# Thread: Help with this problems!asap

1. ## Help with this problems!asap

New here so be nice

How do you find the exact value of these expressions?

sin^2 15(degrees) cot^2 75(degrees) + cos^2 15(degrees) tan^2 75(degrees)

and

1-tan(pi/6)+2csc(pi/3)

Thanks a TONNE

2. I have tryed to solve them the best I could...
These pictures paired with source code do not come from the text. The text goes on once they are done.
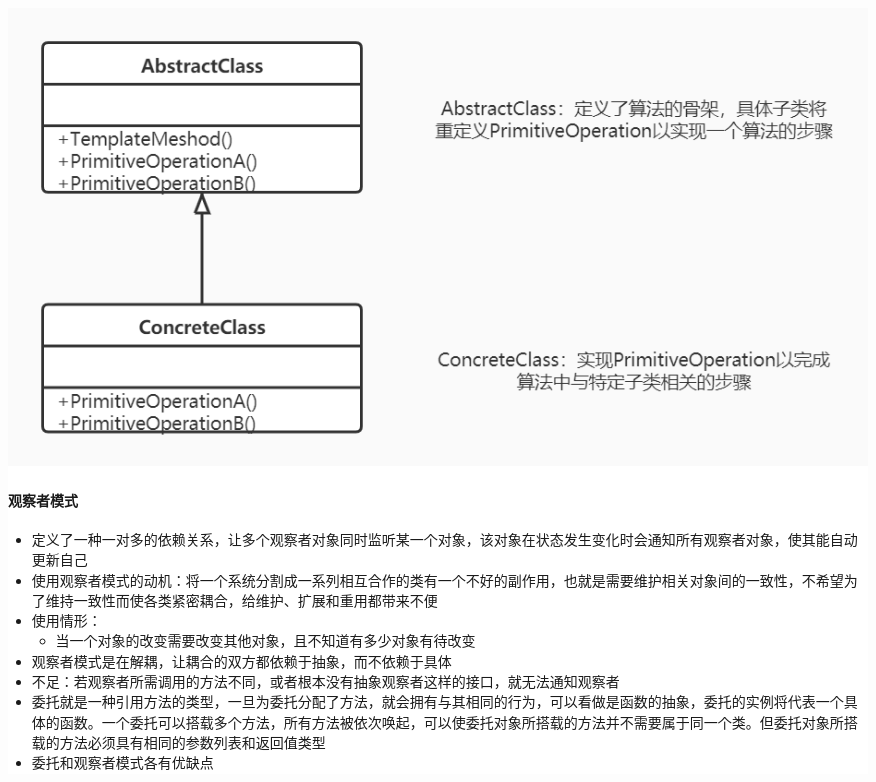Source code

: ![模板方法模式](模板方法模式.jpg)

#### 观察者模式

- 定义了一种一对多的依赖关系，让多个观察者对象同时监听某一个对象，该对象在状态发生变化时会通知所有观察者对象，使其能自动更新自己
- 使用观察者模式的动机：将一个系统分割成一系列相互合作的类有一个不好的副作用，也就是需要维护相关对象间的一致性，不希望为了维持一致性而使各类紧密耦合，给维护、扩展和重用都带来不便
- 使用情形：
  - 当一个对象的改变需要改变其他对象，且不知道有多少对象有待改变
- 观察者模式是在解耦，让耦合的双方都依赖于抽象，而不依赖于具体
- 不足：若观察者所需调用的方法不同，或者根本没有抽象观察者这样的接口，就无法通知观察者
- 委托就是一种引用方法的类型，一旦为委托分配了方法，就会拥有与其相同的行为，可以看做是函数的抽象，委托的实例将代表一个具体的函数。一个委托可以搭载多个方法，所有方法被依次唤起，可以使委托对象所搭载的方法并不需要属于同一个类。但委托对象所搭载的方法必须具有相同的参数列表和返回值类型
- 委托和观察者模式各有优缺点
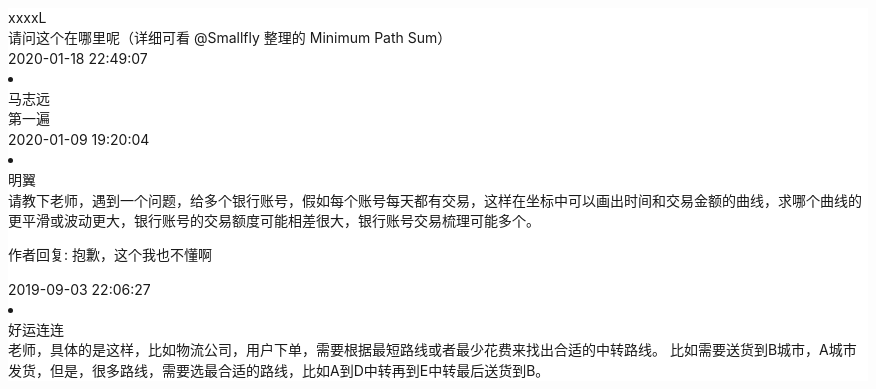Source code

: <div class="_36ChpWj4_0">
  <div class="_2zFoi7sd_0"><span>xxxxL</span>
  </div>
  <div class="_2_QraFYR_0">请问这个在哪里呢（详细可看 @Smallfly 整理的 Minimum Path Sum）</div>
  <div class="_10o3OAxT_0">
    
  </div>
  <div class="_3klNVc4Z_0">
    <div class="_3Hkula0k_0">2020-01-18 22:49:07</div>
  </div>
</div>
</div>
</li>
<li>
<div class="_2sjJGcOH_0">
  
<div class="_36ChpWj4_0">
  <div class="_2zFoi7sd_0"><span>马志远</span>
  </div>
  <div class="_2_QraFYR_0">第一遍</div>
  <div class="_10o3OAxT_0">
    
  </div>
  <div class="_3klNVc4Z_0">
    <div class="_3Hkula0k_0">2020-01-09 19:20:04</div>
  </div>
</div>
</div>
</li>
<li>
<div class="_2sjJGcOH_0">
  
<div class="_36ChpWj4_0">
  <div class="_2zFoi7sd_0"><span>明翼</span>
  </div>
  <div class="_2_QraFYR_0">请教下老师，遇到一个问题，给多个银行账号，假如每个账号每天都有交易，这样在坐标中可以画出时间和交易金额的曲线，求哪个曲线的更平滑或波动更大，银行账号的交易额度可能相差很大，银行账号交易梳理可能多个。</div>
  <div class="_10o3OAxT_0">
    <p class="_3KxQPN3V_0">作者回复: 抱歉，这个我也不懂啊</p>
  </div>
  <div class="_3klNVc4Z_0">
    <div class="_3Hkula0k_0">2019-09-03 22:06:27</div>
  </div>
</div>
</div>
</li>
<li>
<div class="_2sjJGcOH_0">
  
<div class="_36ChpWj4_0">
  <div class="_2zFoi7sd_0"><span>好运连连</span>
  </div>
  <div class="_2_QraFYR_0">老师，具体的是这样，比如物流公司，用户下单，需要根据最短路线或者最少花费来找出合适的中转路线。 比如需要送货到B城市，A城市发货，但是，很多路线，需要选最合适的路线，比如A到D中转再到E中转最后送货到B。</div>
  <div class="_10o3OAxT_0">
Im assuming that the first one is 0 because they are the inverse of eachother.

The second one I got 2.73 by converting tan(pi/6) to sqr3/3 and csc to 2/sqr3, then solving accordingly.

Does this sound correct?

3. Originally Posted by gabrie30

How do you find the exact value of these expressions?
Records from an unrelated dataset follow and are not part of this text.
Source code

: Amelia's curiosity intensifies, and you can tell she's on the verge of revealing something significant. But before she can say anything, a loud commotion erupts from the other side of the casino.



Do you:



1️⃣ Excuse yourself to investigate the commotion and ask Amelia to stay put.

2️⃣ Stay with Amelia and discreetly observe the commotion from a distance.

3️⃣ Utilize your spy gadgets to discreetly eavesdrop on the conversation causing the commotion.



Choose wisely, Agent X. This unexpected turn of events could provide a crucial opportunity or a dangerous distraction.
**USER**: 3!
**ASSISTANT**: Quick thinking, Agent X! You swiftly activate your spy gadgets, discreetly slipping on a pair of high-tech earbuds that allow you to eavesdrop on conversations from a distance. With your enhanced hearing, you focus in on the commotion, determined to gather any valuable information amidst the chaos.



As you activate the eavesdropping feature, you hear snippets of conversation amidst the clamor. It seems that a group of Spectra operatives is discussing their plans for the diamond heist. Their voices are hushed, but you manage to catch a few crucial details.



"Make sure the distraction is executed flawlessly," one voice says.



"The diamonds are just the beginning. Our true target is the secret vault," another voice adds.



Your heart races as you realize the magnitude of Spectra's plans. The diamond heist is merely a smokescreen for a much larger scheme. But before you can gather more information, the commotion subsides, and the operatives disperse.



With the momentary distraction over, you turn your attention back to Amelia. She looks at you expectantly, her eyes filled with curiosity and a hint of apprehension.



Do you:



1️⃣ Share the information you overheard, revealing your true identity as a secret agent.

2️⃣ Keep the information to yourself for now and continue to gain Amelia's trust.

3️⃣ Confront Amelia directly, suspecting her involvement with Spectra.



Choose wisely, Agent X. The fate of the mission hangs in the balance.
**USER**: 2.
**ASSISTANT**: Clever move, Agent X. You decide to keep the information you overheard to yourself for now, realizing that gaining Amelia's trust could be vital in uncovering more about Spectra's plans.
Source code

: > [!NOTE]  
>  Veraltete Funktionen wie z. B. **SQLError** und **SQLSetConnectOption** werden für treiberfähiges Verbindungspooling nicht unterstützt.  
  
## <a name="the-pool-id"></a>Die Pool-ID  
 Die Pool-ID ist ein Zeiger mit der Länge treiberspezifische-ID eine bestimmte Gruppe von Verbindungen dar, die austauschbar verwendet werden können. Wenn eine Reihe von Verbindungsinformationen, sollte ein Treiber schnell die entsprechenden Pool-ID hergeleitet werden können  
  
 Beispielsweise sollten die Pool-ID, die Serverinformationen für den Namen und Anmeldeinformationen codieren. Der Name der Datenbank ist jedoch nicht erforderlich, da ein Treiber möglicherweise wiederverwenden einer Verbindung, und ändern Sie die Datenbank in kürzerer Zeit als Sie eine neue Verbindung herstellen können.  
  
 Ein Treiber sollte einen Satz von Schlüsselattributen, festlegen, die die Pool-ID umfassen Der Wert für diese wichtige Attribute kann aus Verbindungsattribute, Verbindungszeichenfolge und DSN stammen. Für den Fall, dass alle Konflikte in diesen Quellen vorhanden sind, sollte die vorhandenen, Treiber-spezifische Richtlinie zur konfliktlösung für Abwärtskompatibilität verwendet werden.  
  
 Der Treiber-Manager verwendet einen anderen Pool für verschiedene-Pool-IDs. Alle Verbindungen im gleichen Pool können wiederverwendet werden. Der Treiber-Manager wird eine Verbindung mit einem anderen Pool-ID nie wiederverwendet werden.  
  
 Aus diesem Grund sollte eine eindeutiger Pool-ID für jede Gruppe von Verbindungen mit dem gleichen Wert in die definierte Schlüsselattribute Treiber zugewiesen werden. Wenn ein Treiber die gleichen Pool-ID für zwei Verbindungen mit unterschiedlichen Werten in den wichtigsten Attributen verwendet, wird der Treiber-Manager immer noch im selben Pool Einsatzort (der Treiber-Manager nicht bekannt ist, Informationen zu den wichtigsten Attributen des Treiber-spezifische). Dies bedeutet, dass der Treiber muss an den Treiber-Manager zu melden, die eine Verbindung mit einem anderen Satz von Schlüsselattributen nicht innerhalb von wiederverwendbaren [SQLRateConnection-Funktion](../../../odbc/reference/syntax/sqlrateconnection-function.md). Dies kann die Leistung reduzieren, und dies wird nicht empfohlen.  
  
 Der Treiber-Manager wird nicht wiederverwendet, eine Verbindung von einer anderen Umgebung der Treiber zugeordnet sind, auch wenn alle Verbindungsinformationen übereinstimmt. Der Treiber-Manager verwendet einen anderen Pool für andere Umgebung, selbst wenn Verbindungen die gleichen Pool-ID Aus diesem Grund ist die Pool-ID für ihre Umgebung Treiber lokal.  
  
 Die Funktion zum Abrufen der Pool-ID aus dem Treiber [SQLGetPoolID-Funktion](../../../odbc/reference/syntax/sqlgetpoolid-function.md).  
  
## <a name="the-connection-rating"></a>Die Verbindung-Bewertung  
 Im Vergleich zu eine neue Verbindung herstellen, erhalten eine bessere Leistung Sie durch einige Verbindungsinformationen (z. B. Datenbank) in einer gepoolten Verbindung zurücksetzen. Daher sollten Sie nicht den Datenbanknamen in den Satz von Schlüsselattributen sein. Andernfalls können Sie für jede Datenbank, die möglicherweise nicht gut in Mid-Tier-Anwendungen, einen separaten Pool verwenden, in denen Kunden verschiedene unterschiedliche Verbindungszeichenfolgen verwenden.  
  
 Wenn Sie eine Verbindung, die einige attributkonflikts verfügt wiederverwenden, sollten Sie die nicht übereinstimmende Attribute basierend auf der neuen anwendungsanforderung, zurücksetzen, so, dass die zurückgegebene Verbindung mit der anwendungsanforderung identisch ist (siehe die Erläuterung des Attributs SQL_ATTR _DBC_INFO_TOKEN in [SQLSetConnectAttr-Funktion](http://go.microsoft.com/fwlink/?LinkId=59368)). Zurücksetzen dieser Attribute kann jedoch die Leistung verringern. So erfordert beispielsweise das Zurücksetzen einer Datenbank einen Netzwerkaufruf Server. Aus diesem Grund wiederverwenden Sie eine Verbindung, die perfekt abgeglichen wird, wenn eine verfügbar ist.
sin^2 15(degrees) cot^2 75(degrees) + cos^2 15(degrees) tan^2 75(degrees)
Note that:
$\displaystyle sin(15^{\circ}) = sin(45^{\circ}-30^{\circ})$
$\displaystyle cot(75^{\circ}) = cot (45^{\circ} + 30^{\circ})$

Use the sum-difference formulas to solve them. (i.e. sin(a-b) = sin(a)cos(b)-cos(a)sin(b))

1-tan(pi/6)+2csc(pi/3)
$\displaystyle tan \frac{\pi}{6}$ has exact value $\displaystyle \frac{1}{\sqrt3}$

$\displaystyle cosec \frac{\pi}{3} = \frac{1}{sin \frac{\pi}{3}}\Rightarrow sin\frac{\pi}{3}$ has exact value $\displaystyle \frac{\sqrt3}{2}$

4. Hello, gabrie30!

Welcome aboard!

Find the exact value: .$\displaystyle \sin^2\!15^o\cot^2\!75^o + \cos^2\!15^o \tan^2\!75^o$
Use the Double Angle identities:

. . $\displaystyle \begin{array}{ccccccc}\sin^2\!\theta &=& \dfrac{1-\cos2\theta}{2} & & \cos^2\!\theta &=& \dfrac{1 + \cos2\theta}{2} \\ \\[-3mm] \tan^2\!\theta &=& \dfrac{1-\cos2\theta}{1 + \cos2\theta} & & \cot^2\theta &=& \dfrac{1 + \cos2\theta}{1-\cos2\theta} \end{array}$

We have: .$\displaystyle \frac{1-\cos30^o}{2}\cdot\frac{1 + \cos150^o}{1-\cos150^o} + \frac{1+\cos30^o}{2}\cdot\frac{1 - \cos150^o}{1 + \cos150^o}$

Since $\displaystyle \cos150^o \:=\:\text{-}\cos30^p$, we have: .$\displaystyle \frac{1-\cos30^o}{2}\cdot\frac{1-\cos30^o}{1+\cos30^o} + \frac{1+\cos30^o}{2}\cdot\frac{1+\cos30^o}{1-\cos30^o}$

. . which simplfies to: .$\displaystyle \frac{(1-\cos30^o)^3 + (1+\cos30^o)^3}{2(1-\cos^230^o)} \;=\;\frac{1+3\cos^2\!30^o}{\sin^2\!30^o}$

Therefore, we have: .$\displaystyle \frac{1 + 3\left(\frac{\sqrt{3}}{2}\right)^2}{\left(\frac{1} {2}\right)^2} \;=\;\frac{1 + 3\cdot\frac{3}{4}}{\frac{1}{4}} \;=\;\boxed{13}$

$\displaystyle 1-\tan\left(\frac{\pi}{6}\right) + 2\csc\left(\frac{\pi}{3}\right)$
These are standard angles . . .
We are expected to know that: .$\displaystyle \begin{array}{ccc}\tan\left(\dfrac{\pi}{6}\right) &=& \dfrac{1}{\sqrt{3}} \\ \\[-3mm] \csc\left(\dfrac{\pi}{3}\right) &=&\dfrac{2}{\sqrt{3}} \end{array}$